Why does lung injury occur after the use of higher tidal volumes?
In humans and mice, NLRP3 inflammasome gene expression was up-regulated for those who received higher tidal volumes. (Image source: Thinkstock)
Mechanical ventilation can be life saving. For patients with acute lung injury, lower rather than higher tidal volumes can reduce lung injury and decrease mortality. What is the basis for this finding? Damage and pathogen-associated molecular patterns are activated by injured tissue and then form the NLRP3 inflammasone. In the study “Ventilator-induced Lung Injury Is Mediated by the NLRP3 Inflammasome,” Dr. Maria T. Kuipers (Research Fellow, Laboratory of Experimental Intensive Care and Anesthesiology [LEICA], and Center of Experimental and Molecular Medicine, Academic Medical Center, University of Amsterdam, Amsterdam, The Netherlands) and colleagues proposed that NLRP3 inflammasome signaling produces an inflammatory response that is responsible for ventilator-induced lung injury.
Experiments were performed in humans and mice. Bronchial brush samples and bronchoalveolar lavage fluid from mechanically ventilated patients undergoing surgery for more than 5 h without preexisting lung injury were obtained from 40 patients. The patients were divided into lung protective (6 ml/kg ideal body and 10 cm H20 PEEP) and standard ventilation (12 ml/kg ideal body weight and no PEEP) groups. In mice, both normal and NLRP3 inflammasome deficient and adaptor apoptosis-associated speck-like protein deficient mice were randomized to receive either high (inspiratory pressure of 18 cm H20) or low tidal volume (inspiratory pressure of 10 cm H20) for 5 h.
In humans and mice, NLRP3 inflammasome gene expression was up-regulated for those who received higher tidal volumes. In mice, end-products of NLPR3 inflammasone activation were also up-regulated. Ventilator-induced lung injury was reduced in NLRP3 and adaptor apoptosis-associated speck-like protein deficient mice. Also, in mice with pharmacologic inhibition of the IL-1β and NLRP3 inflammasome pathway, e.g., with interleukin-1 receptor antagonist, or glibenclamide, ventilator-induced lung injury was reduced.
Whether treatment in humans with ventilator-induced lung injury, particularly for patients who are more susceptible to lung injury such as those who are obese, by using inhibitors of ventilator-induced lung injury would improve outcome is unclear. Indeed, glibenclamide, a sulphonylurea, is used also used to treat diabetes.

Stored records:
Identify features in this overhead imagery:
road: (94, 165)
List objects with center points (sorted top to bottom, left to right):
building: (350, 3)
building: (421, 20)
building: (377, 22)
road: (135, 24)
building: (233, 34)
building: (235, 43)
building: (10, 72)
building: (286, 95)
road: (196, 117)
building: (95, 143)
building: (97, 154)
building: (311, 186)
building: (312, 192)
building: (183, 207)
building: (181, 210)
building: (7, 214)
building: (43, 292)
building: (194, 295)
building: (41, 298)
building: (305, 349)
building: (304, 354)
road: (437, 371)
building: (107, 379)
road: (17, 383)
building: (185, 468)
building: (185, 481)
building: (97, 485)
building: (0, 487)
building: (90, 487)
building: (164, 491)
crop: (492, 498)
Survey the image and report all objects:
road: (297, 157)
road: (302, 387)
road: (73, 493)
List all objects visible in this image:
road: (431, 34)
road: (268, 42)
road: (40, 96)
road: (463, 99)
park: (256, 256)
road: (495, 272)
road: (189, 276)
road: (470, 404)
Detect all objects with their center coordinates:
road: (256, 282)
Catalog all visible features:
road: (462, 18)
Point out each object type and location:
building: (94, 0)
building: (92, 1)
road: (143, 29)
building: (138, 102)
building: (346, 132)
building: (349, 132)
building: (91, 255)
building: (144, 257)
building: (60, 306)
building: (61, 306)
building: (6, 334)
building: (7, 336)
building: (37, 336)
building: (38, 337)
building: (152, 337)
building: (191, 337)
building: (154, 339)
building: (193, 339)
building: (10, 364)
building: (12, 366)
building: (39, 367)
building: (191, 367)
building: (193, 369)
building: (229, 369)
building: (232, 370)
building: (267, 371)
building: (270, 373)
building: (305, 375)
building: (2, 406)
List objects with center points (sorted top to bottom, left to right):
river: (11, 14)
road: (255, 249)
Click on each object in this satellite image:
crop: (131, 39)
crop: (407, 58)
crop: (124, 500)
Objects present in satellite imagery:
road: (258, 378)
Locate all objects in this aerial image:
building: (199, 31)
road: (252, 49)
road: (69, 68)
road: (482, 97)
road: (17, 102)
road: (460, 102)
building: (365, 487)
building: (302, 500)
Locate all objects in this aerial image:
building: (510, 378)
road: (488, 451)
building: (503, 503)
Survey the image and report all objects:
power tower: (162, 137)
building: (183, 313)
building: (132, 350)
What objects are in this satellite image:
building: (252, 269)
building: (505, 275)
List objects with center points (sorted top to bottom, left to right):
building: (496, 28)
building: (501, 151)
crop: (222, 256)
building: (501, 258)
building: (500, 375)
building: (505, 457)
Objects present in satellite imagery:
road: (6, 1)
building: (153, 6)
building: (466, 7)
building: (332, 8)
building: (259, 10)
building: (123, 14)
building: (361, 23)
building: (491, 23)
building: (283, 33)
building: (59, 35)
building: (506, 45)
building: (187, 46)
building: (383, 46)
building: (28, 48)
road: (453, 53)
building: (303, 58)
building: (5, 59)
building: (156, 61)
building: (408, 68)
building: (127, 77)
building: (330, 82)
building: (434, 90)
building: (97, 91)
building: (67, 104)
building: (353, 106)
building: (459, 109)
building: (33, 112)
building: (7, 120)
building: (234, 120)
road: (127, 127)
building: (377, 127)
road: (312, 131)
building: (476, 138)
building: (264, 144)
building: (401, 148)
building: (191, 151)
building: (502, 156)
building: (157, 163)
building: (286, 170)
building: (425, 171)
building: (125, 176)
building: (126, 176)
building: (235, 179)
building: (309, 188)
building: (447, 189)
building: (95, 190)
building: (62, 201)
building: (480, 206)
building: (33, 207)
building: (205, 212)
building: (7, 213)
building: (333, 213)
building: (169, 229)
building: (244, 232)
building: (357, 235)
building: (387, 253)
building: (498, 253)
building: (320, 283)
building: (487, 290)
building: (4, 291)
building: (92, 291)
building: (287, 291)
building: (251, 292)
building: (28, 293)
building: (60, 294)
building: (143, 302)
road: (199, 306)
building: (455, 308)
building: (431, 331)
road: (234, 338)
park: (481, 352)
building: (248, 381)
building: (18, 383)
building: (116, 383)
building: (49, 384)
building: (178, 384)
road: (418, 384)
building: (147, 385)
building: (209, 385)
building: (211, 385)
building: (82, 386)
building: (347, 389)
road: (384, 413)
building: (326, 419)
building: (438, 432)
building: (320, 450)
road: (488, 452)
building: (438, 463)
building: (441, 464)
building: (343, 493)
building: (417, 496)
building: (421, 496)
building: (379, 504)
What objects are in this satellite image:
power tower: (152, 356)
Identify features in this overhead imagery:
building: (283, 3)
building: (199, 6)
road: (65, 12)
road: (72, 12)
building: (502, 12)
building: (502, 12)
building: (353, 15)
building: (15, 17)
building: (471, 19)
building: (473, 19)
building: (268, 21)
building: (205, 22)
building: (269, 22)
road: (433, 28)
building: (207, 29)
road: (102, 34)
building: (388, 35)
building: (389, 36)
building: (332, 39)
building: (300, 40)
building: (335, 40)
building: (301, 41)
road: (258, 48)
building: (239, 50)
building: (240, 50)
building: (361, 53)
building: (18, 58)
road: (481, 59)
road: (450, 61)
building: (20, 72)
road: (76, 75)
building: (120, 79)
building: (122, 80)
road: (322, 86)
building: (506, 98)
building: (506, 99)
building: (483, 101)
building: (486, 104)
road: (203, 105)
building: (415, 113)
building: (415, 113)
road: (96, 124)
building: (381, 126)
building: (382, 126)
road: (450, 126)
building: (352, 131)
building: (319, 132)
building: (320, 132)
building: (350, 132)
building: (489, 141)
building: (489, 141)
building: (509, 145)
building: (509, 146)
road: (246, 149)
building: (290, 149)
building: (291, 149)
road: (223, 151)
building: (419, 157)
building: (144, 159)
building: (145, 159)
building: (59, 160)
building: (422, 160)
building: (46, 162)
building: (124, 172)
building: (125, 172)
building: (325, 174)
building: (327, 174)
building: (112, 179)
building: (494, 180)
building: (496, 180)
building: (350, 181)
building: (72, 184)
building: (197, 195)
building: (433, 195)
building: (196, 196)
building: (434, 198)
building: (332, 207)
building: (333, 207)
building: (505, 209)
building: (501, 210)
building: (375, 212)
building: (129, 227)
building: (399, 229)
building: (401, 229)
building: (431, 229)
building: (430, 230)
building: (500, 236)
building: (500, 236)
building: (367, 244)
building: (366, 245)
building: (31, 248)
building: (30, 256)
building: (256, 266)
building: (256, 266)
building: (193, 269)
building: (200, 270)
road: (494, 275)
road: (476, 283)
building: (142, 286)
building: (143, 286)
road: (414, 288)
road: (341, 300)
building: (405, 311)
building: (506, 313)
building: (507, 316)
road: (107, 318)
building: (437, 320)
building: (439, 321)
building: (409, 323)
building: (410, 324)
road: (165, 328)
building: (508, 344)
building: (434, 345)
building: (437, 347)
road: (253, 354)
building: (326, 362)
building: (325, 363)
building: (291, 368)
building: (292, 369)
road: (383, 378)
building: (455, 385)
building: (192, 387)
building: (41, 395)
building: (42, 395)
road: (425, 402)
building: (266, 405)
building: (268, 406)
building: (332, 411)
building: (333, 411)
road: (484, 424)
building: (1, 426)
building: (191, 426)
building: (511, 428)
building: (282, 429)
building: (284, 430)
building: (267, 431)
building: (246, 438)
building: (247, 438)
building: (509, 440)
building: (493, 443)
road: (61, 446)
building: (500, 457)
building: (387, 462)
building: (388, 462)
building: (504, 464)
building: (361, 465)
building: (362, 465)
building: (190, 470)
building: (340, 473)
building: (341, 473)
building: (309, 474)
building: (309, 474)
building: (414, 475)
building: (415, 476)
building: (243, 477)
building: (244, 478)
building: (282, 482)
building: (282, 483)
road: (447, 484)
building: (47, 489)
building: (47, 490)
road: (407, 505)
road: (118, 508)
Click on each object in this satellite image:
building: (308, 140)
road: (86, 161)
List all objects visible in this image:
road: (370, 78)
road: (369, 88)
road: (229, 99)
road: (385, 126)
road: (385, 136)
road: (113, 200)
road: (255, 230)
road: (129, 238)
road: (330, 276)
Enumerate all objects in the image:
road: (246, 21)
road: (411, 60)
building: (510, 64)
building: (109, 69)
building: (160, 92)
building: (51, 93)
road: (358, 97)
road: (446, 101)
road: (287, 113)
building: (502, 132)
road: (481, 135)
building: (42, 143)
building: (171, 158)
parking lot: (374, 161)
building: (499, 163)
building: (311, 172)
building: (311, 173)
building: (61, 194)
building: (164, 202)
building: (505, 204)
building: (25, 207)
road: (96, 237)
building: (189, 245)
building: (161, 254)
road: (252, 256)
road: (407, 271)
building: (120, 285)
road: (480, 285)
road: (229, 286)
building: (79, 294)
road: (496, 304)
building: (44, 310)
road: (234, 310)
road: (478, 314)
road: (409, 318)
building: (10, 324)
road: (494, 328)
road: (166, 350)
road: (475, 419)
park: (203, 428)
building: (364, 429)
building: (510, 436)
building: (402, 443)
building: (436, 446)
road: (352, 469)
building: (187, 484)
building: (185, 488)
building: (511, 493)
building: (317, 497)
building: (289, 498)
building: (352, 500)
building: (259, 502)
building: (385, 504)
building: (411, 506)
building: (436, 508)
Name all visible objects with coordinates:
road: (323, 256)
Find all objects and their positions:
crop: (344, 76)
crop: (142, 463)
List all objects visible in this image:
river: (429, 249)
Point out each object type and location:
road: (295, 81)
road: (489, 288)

**Your assignment:** Update the passage on ventilator-induced lung injury between "Whether treatment in" and "to treat diabetes.", inclusive, swapping "glibenclamide" for "glyburide".

**Completed exercise:**
Whether treatment in humans with ventilator-induced lung injury, particularly for patients who are more susceptible to lung injury such as those who are obese, by using inhibitors of ventilator-induced lung injury would improve outcome is unclear. Indeed, glyburide, a sulphonylurea, is used also used to treat diabetes.